God certainly does know this because that is exactly what happens every single time the CAQ or the PQ decide to do politics off the back of Muslims. Every. Single Time. It’s so transparently obvious that its boring even writing these words. And yet, there are dangerous consequences. The construction of The Other in Quebec has created the conditions for the emergence of an active and violent far right, a mass murder within a Quebec City mosque, marginalization, police brutality and police murder, insecure housing, insecure access to food, workplace violence and on and on and on and on.
Legault’s obsession with Muslim prayers don’t extend to Catholic ones, of course. My child has been singing Personent Hodie nonstop this week, learned at school. The same child will be singing at the basilica on Christmas Eve as part of his public school music program. Catholic private schools are funded with public tax dollars. The prayers are fine, as long as the God is Catholic or Catholic adjacent.
Unfortunately, we have a severe lack of adults in the province who can state these things plainly. Instead, we have white women who cry upon hearing about the systemic creation of The Other in Quebec. We have columnists inventing stories of Holocaust denial or extreme anti-Jewish hatred being taught by Muslim teachers in schools (because it’s like that in Belgium and France, disait Dick Martineau)! And all for what?
And all for …. what?
It’s simple. It’s all for white supremacy. It’s all to make it as easy as possible for the painfully mediocre minds of Legault and PSPP and the like to maintain their grip on power. To convince people in the regions that they should be afraid of The Other. Be afraid of Montreal. That the only people who have any business in any positions of power in Quebec should be white, Quebecois de souche, who will passent leur réveillon avec la famille, peut-être à l’intérieur d’une église that barely has any congregation any longer.
And with Donald Trump sitting at the right hand of The Father, Legault knows that he needs any spiritual intercession he can get to navigate what is about to happen to Quebec’s economy.
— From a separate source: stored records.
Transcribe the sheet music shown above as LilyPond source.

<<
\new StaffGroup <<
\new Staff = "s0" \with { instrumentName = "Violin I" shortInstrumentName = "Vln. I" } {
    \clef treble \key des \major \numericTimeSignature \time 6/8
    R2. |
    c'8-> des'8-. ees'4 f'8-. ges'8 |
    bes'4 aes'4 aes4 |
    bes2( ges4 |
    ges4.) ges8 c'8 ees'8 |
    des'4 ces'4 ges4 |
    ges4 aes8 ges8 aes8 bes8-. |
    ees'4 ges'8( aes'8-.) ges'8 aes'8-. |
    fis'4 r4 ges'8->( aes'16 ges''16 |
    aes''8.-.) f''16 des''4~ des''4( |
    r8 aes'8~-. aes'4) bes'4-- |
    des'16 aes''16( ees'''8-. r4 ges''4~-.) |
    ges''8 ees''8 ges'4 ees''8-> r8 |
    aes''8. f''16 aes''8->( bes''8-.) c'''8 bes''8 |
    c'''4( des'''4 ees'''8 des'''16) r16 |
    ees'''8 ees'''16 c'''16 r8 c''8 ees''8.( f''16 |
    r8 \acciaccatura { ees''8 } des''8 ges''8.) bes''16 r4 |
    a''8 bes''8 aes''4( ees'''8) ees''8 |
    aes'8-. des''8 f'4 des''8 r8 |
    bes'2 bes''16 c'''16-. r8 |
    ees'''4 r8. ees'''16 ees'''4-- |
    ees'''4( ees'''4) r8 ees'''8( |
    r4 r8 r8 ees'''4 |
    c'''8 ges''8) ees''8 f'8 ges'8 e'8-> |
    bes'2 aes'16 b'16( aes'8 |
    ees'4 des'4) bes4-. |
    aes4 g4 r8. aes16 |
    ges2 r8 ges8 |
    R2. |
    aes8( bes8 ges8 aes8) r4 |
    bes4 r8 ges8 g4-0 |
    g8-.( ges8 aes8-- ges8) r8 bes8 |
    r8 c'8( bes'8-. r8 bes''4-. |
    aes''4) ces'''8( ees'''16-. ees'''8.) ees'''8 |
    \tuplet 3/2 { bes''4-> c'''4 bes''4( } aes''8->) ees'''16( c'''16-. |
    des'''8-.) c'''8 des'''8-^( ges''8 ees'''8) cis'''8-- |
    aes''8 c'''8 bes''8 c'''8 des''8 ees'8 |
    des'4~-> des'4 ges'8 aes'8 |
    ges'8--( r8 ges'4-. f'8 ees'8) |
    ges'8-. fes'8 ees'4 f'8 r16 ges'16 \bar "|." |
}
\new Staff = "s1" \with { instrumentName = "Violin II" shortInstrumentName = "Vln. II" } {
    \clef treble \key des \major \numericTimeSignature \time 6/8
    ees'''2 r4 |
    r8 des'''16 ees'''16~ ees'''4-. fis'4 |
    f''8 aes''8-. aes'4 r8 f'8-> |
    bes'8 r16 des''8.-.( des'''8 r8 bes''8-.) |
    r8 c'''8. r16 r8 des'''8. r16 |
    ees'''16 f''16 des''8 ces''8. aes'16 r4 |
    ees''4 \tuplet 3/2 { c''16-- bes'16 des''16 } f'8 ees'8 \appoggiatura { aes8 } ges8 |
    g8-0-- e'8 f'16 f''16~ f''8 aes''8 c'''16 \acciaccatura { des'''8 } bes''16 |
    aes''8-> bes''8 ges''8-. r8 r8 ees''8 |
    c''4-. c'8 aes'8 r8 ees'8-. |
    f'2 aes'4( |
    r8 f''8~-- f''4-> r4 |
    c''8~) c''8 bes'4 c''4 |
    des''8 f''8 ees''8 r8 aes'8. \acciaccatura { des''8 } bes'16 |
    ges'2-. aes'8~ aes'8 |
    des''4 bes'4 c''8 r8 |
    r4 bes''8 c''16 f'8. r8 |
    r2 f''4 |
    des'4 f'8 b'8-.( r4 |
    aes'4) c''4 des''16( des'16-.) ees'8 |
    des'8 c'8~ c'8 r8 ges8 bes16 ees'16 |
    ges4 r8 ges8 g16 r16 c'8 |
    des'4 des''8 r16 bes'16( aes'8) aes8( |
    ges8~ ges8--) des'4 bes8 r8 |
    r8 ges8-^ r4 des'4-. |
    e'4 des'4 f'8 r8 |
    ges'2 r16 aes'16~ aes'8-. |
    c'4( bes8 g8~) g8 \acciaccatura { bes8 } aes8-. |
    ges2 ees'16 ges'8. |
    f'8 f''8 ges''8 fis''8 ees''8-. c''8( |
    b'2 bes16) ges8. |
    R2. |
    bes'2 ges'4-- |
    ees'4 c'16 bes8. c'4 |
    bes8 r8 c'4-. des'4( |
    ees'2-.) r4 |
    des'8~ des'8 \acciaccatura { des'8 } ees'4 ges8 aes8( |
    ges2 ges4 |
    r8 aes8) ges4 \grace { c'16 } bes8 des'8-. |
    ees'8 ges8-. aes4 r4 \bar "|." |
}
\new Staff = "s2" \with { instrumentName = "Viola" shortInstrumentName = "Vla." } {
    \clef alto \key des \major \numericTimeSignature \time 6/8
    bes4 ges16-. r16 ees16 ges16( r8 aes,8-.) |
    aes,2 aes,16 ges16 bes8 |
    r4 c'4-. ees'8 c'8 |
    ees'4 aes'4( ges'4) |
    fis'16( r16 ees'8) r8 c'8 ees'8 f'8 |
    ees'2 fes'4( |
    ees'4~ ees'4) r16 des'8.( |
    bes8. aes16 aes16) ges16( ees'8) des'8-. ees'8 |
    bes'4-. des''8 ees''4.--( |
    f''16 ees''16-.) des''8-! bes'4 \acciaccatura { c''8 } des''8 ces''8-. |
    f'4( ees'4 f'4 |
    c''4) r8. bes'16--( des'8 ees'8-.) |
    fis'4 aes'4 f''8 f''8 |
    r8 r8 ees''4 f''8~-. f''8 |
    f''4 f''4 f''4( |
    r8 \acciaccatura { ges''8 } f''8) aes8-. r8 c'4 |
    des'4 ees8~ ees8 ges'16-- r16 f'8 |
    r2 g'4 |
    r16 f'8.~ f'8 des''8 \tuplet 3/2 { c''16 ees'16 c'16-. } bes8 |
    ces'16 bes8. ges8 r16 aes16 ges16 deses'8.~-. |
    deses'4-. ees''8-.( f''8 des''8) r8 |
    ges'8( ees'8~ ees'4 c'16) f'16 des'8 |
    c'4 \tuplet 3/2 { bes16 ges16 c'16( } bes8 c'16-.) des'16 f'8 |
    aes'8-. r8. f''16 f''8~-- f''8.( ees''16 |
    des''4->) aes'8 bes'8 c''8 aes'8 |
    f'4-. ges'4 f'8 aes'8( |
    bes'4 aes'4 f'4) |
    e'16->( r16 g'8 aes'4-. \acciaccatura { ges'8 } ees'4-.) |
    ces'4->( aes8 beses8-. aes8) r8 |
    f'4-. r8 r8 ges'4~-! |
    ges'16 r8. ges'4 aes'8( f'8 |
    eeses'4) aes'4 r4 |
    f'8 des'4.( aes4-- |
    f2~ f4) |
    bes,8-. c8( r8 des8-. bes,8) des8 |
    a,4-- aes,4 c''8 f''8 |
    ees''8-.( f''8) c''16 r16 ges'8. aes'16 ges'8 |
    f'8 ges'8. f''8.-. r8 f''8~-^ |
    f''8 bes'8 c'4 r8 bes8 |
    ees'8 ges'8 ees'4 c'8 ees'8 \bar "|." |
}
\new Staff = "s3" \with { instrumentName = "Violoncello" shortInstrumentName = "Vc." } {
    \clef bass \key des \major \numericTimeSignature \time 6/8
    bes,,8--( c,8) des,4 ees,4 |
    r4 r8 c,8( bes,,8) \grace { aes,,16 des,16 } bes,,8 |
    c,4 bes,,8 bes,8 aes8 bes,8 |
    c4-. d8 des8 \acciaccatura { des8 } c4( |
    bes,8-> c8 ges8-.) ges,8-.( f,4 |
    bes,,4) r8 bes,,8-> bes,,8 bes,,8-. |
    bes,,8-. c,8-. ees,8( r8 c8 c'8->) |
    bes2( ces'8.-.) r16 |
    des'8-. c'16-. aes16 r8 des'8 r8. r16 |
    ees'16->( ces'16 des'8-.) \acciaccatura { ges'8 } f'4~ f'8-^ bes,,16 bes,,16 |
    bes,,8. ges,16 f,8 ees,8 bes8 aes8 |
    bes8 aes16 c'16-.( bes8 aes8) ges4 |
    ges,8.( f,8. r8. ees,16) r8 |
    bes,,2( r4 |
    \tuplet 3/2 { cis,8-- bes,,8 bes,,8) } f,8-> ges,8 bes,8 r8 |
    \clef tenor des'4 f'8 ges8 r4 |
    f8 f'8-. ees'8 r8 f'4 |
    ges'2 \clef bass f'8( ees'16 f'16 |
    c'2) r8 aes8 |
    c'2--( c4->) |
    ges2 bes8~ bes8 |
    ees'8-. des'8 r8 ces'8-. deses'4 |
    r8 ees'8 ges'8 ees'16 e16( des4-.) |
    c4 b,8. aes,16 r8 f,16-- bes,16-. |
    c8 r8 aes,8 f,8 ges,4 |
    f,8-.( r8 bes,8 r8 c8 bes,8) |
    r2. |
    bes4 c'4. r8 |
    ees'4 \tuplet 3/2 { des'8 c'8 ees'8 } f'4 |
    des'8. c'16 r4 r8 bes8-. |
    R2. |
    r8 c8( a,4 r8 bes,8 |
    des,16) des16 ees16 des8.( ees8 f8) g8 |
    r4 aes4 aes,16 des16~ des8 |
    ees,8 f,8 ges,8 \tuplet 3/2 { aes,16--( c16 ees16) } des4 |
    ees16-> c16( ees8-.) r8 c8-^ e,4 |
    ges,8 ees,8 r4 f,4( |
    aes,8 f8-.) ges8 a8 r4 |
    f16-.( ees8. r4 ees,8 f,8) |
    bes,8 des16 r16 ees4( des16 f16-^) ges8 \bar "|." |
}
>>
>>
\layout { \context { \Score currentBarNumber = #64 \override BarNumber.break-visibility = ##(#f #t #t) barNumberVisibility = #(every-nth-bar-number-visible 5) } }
After all, it’s far easier fighting immigrant children than it is to fight the President of the United States.
Thank you for mentioning the Québec City mosque massacre of 2017. Manufacturing boredom, if not full-blown amnesia towards the murders, seems to be an especially charmless feature of this system.
I think it’s more than an electoral issue. It’s deeply rooted in Quebec history against the church. They want to do to Islam what they did to the church: a religion of symbolism without any substance, a religion that has submitted to the political and societal powers.